Red-teaming agents are the safety version of weak-to-strong supervision. A smaller, faster, more focused agent pushes the bigger system into the corners it hasn’t learned to be safe in. The bigger system trains on what comes out.

Training an agentic system in 2026 is a two-model job, not a one-model job. The thymus does not staff itself.

How to actually do this (open source, mid-2026)

You need three layers in your pipeline. Each layer has solid open-source options today.

1. A sandbox where the agent can attack itself safely.

2. A red-team toolkit to generate failure trajectories.

3. An eval framework to score and gate.

A working loop, end to end:

  1. PyRIT or garak generates adversarial prompts against your agent.
  2. The agent attempts them inside E2B or OpenHands. The sandbox captures the full trajectory: tool calls, file writes, network attempts.
  3. Inspect grades each trajectory against a refusal rubric.
  4. Failed refusals become labeled training data for the next fine-tune (Constitutional-AI style: produce, critique, revise).
  5. Run this continuously, not just before launch. Curiosity-driven variants (Hong-style) help the red-teamer find new failure modes instead of grinding on the same ones.
A continuous threat-exposure training loop showing five stages connected by arrows: a red-team agent (labeled PyRIT / garak) generates adversarial prompts, those prompts feed into a sandboxed deployment agent (labeled E2B / OpenHands) that attempts the actions inside a contained box, the resulting trajectory feeds into a grader (labeled Inspect) which scores against a refusal rubric, failed refusals get tagged and routed to a labeled-data store, which feeds the next fine-tune of the deployment agent, closing the loop back to the red-teamer. A small curiosity dial pointing at the red-team agent indicates Hong-style diverse-failure search.
The threat-exposure training loop. The red-team agent generates attacks, the deployment agent attempts them under containment, the grader scores the trajectory, failed refusals become training data, and the loop runs continuously. Curiosity-driven red-teaming keeps the search exploring instead of grinding.

Two cautions. Do not run these tools against models you do not own.

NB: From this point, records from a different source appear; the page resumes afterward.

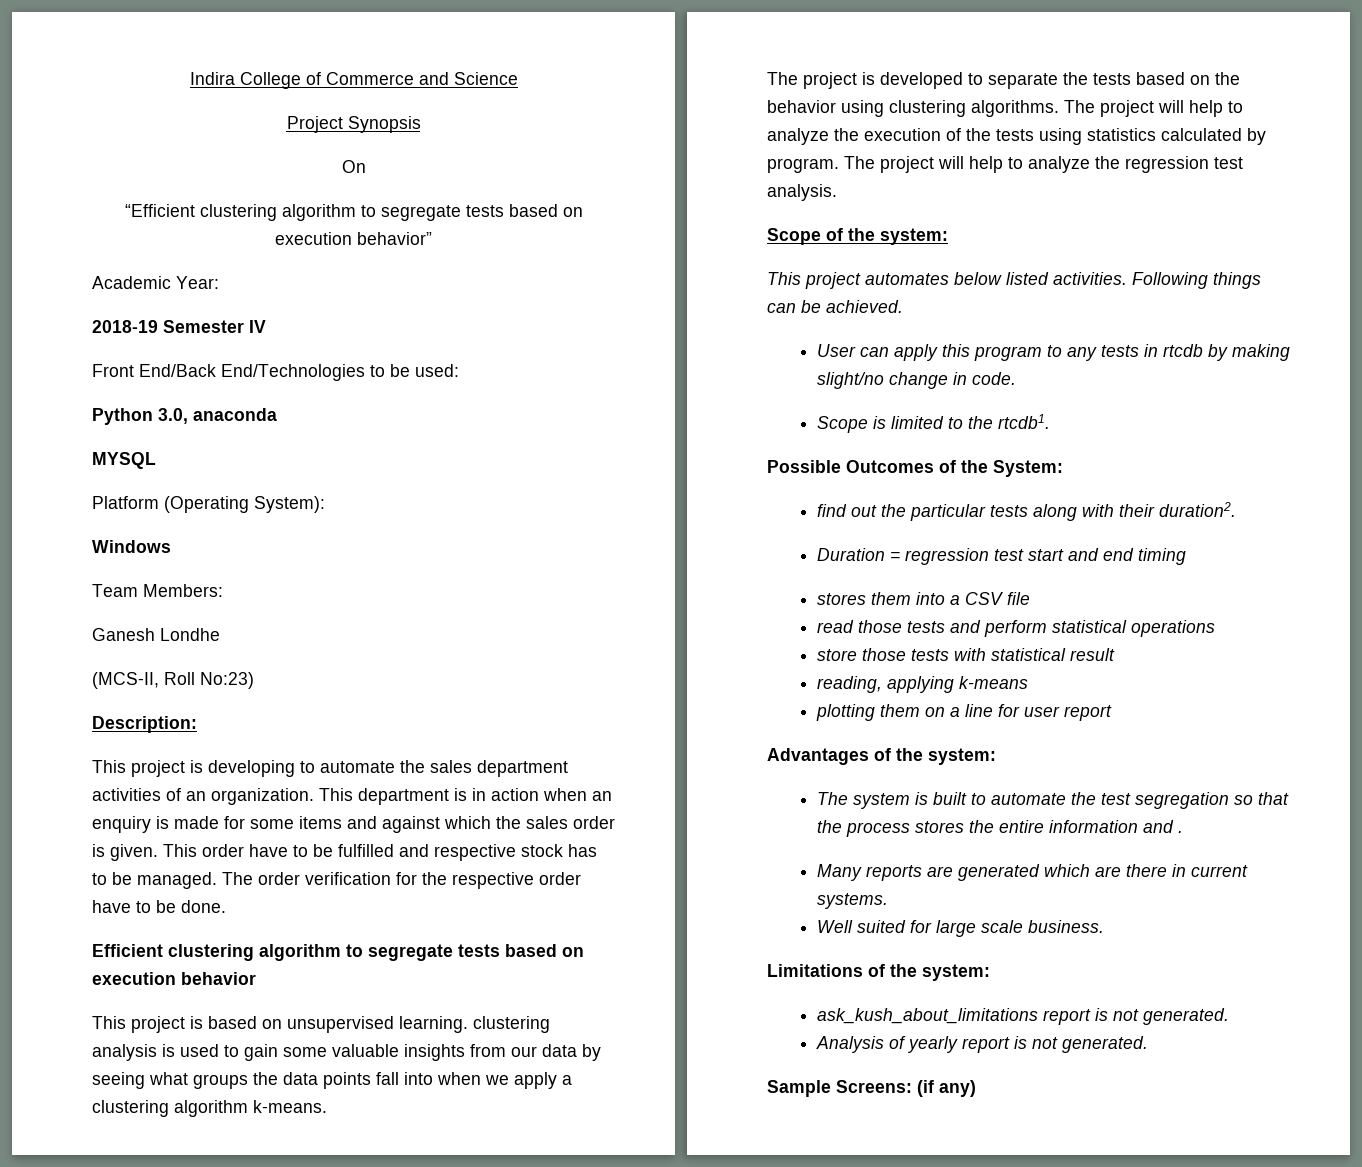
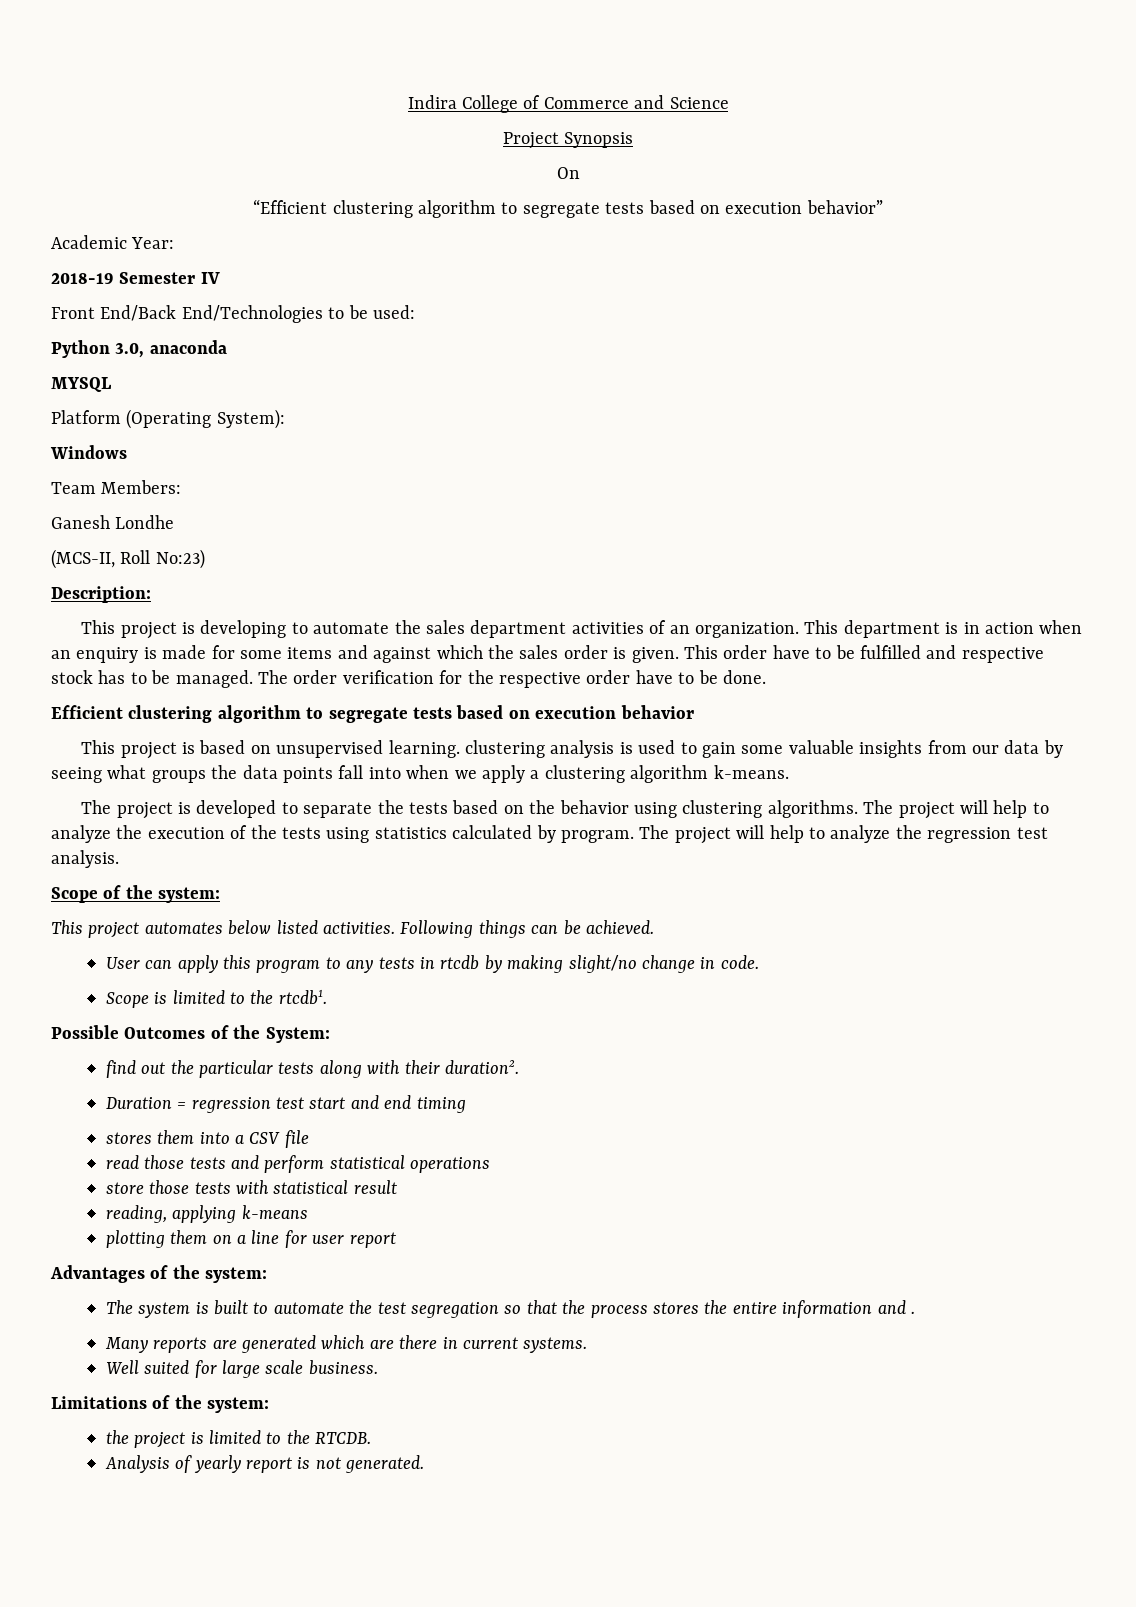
[816,1008,1229,1025] ask_kush_about_limitations report is not generated. -> [105,1430,372,1448] the project is limited to the RTCDB.
[767,1080,976,1097] // Sample Screens: (if any) -> (425, 1464) none

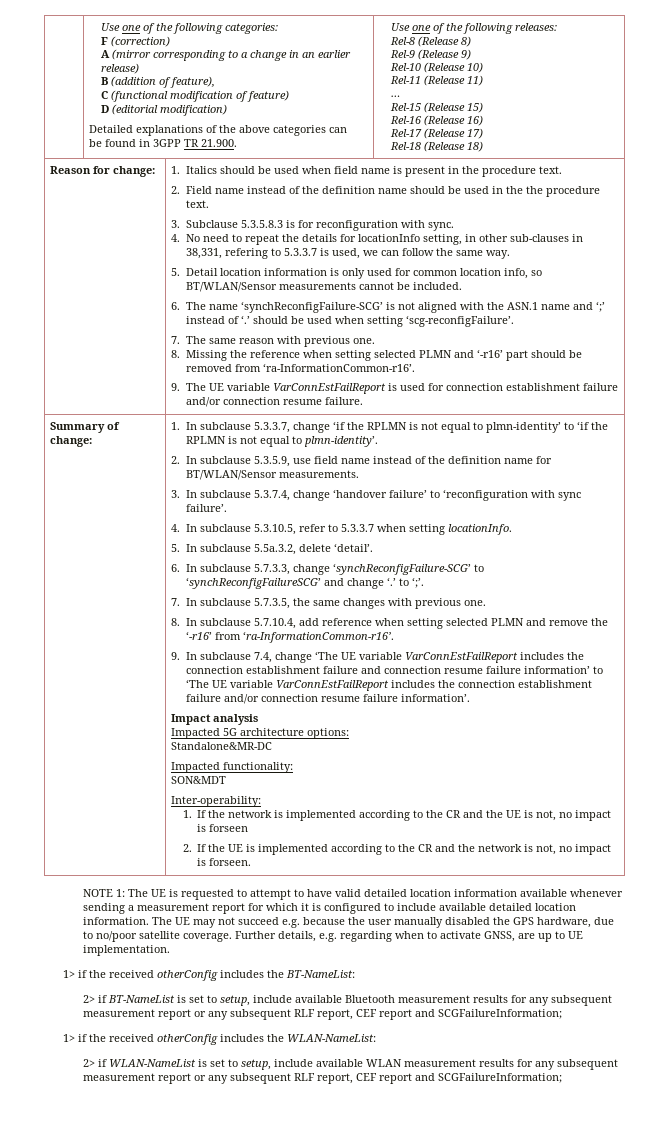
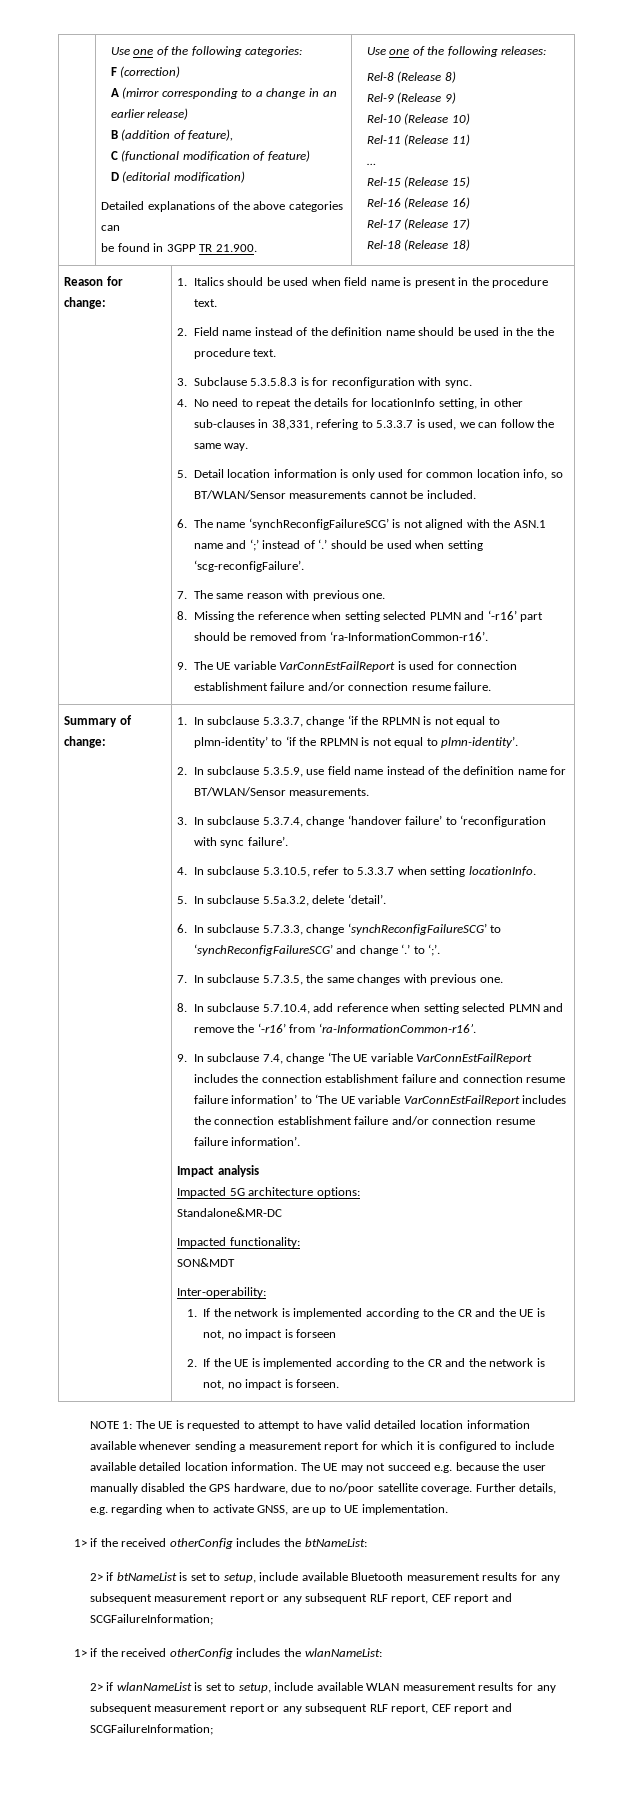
[240,301,383,313] ‘synchReconfigFailure-SCG’ -> [248,518,389,530] ‘synchReconfigFailureSCG’
[332,563,471,575] ‘synchReconfigFailure-SCG’ -> [347,923,487,935] ‘synchReconfigFailureSCG’
[286,970,356,978] [82,995,175,1003] BT-NameList: // 2> if BT-NameList -> [304,1538,367,1547] [89,1572,177,1581] btNameList: // 2> if btNameList
[287,1034,377,1042] [82,1059,196,1067] WLAN-NameList: // 2> if WLAN-NameList -> [304,1648,382,1657] [89,1682,192,1691] wlanNameList: // 2> if wlanNameList

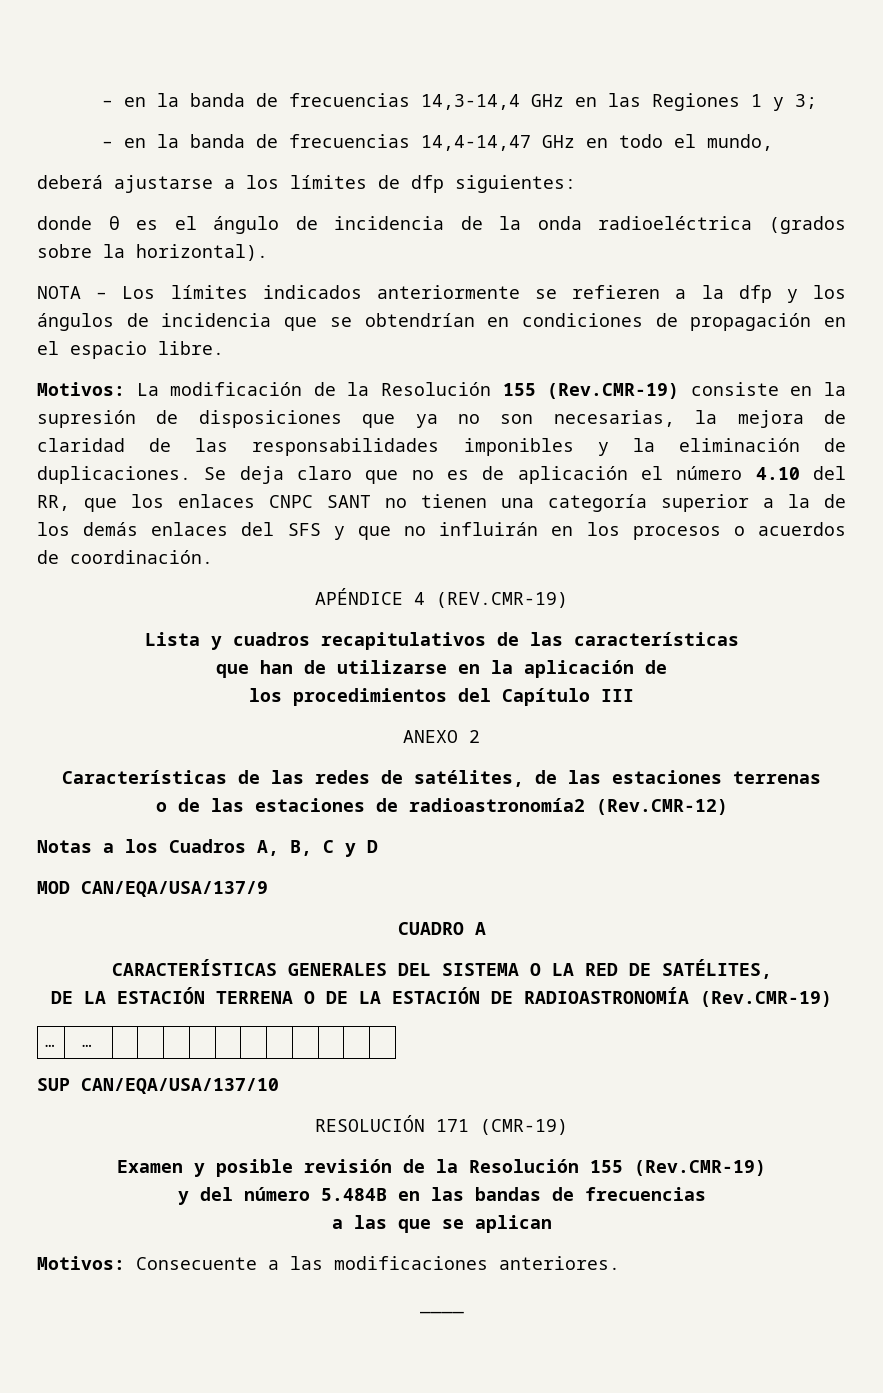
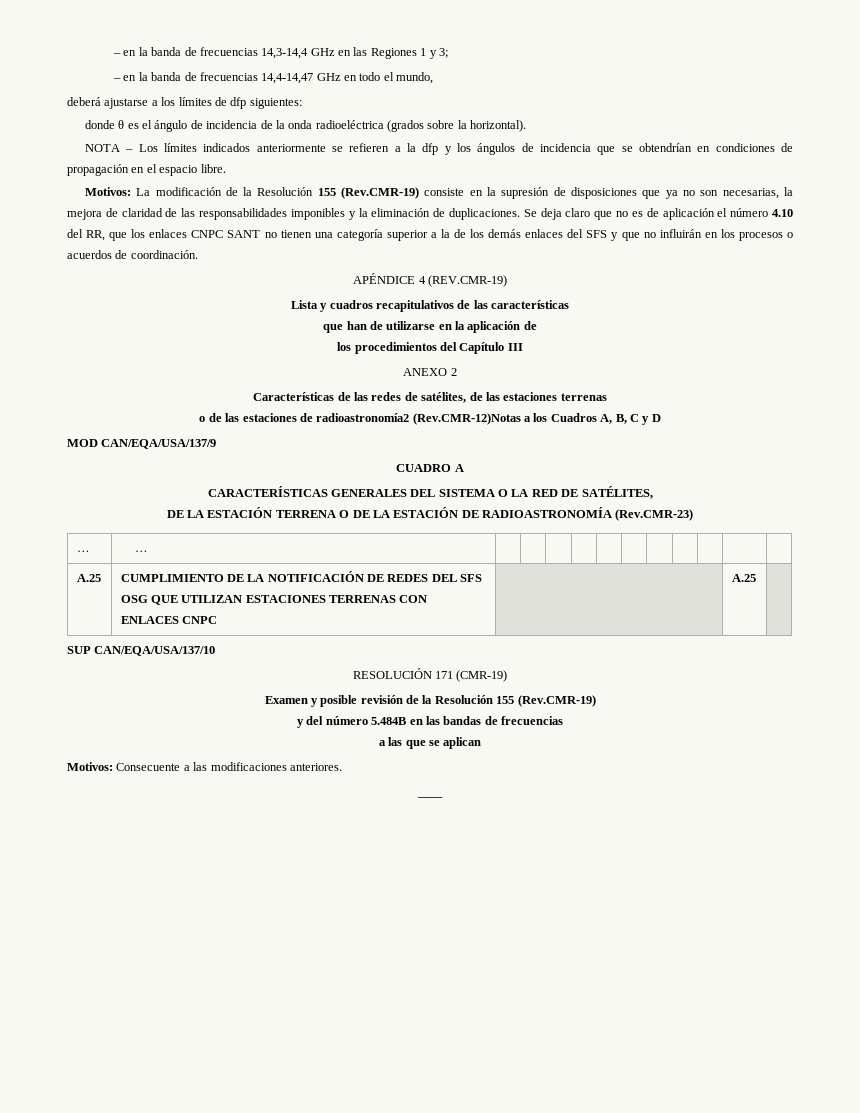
[595,799,728,815] [37,840,92,853] (Rev.CMR-12) // Notas -> [412,413,521,425] (Rev.CMR-12)Notas
[700,991,832,1007] (Rev.CMR-19) -> [615,509,694,521] (Rev.CMR-23)
(93, 1045) none -> [76,574,101,582] [120,571,483,582] [120,595,428,605] [120,616,217,624] [731,574,756,582] // A.25 | CUMPLIMIENTO DE LA NOTIFICACIÓN DE REDES DEL SFS OSG QUE UTILIZAN ESTACIONES TERRENAS CON ENLACES CNPC | | A.25 |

Red-team toolkits generate genuinely harmful inputs by design. And keep your sandbox actually contained: the whole argument breaks if a sandbox escape lets the failure mode reach a real system.

What to ship

  1. Train with full exposure to the failure modes, under containment that blocks real-world impact.
  2. Use failures as the main training signal, not as exceptions to hide.
  3. Run dangerous-capability evals all the time (METR, AISI). Capability you don’t measure is capability you can’t align.
  4. Make containment the main safety tool, not refusal. Refusal without exposure is brittle.
  5. Train a red-team agent alongside your deployment model. Human red teams can’t cover the agentic action space.
  6. Deploy with strong gating, separate from training. Training and deployment are two different contracts.

The recipes in the wild that don’t look like this (refusal-only training, evals that only test the safe path) are not safer for being simpler. They are less safe, because the model has no signal in the regions it most needs to be aligned on.

References

Inline: Sleeper Agents, Constitutional AI, Red Teaming LMs with LMs, Red Teaming LMs to Reduce Harms, Curiosity-driven Red-Teaming, Weak-to-Strong Generalization. Also: Vapnik, Statistical Learning Theory (1998); Andrychowicz et al., Hindsight Experience Replay (NeurIPS 2017, arxiv:1707.01495); Murphy & Weaver, Janeway’s Immunobiology ch. 8.